Description of the task:
Copy every line of the data below character for character, keeping the order and changing nothing.

(Items from a data source)
####

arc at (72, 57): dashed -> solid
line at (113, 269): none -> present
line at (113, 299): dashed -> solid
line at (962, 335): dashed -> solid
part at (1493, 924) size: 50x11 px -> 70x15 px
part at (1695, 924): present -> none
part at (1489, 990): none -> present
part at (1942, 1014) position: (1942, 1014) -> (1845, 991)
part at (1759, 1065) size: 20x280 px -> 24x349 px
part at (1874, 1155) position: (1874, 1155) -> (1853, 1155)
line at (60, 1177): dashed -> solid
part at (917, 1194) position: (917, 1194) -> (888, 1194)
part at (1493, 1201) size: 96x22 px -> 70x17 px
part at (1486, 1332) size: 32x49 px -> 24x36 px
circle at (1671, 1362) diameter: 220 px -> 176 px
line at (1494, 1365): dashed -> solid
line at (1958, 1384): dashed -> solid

####

Result for this task:
arc at (72, 57): dashed -> solid
line at (113, 269): none -> present
line at (113, 299): dashed -> solid
line at (962, 335): dashed -> solid
part at (1493, 924) size: 50x11 px -> 70x15 px
part at (1695, 924): present -> none
part at (1489, 990): none -> present
part at (1942, 1014) position: (1942, 1014) -> (1845, 991)
part at (1759, 1065) size: 20x280 px -> 24x349 px
part at (1874, 1155) position: (1874, 1155) -> (1853, 1155)
line at (60, 1177): dashed -> solid
part at (917, 1194) position: (917, 1194) -> (888, 1194)
part at (1493, 1201) size: 96x22 px -> 70x17 px
part at (1486, 1332) size: 32x49 px -> 24x36 px
circle at (1671, 1362) diameter: 220 px -> 176 px
line at (1494, 1365): dashed -> solid
line at (1958, 1384): dashed -> solid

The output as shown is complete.